- Description of the task -
Only the words of the entries are wanted, repeated exactly and without images.

- Data for processing -
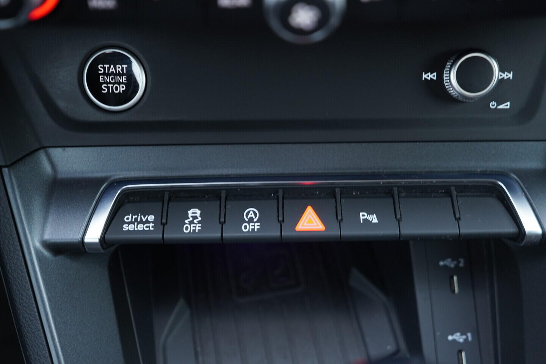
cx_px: 273
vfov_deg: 36.9
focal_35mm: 36
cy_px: 182
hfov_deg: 53.1
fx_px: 546
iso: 640
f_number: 2.8
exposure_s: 1/40
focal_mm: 24
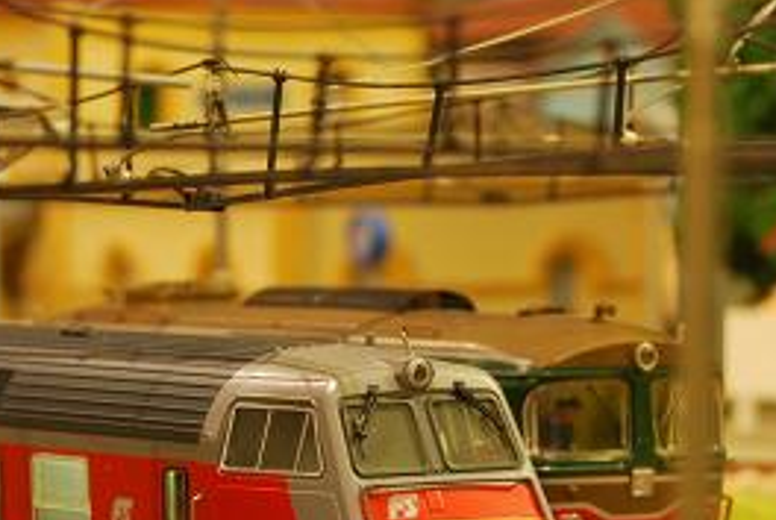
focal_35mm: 242
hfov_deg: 8.5
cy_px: 613
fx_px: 5235
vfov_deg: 5.7
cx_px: 348
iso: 100
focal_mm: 55
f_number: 13
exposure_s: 9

- Task response -
cx_px: 273
vfov_deg: 36.9
focal_35mm: 36
cy_px: 182
hfov_deg: 53.1
fx_px: 546
iso: 640
f_number: 2.8
exposure_s: 1/40
focal_mm: 24
focal_35mm: 242
hfov_deg: 8.5
cy_px: 613
fx_px: 5235
vfov_deg: 5.7
cx_px: 348
iso: 100
focal_mm: 55
f_number: 13
exposure_s: 9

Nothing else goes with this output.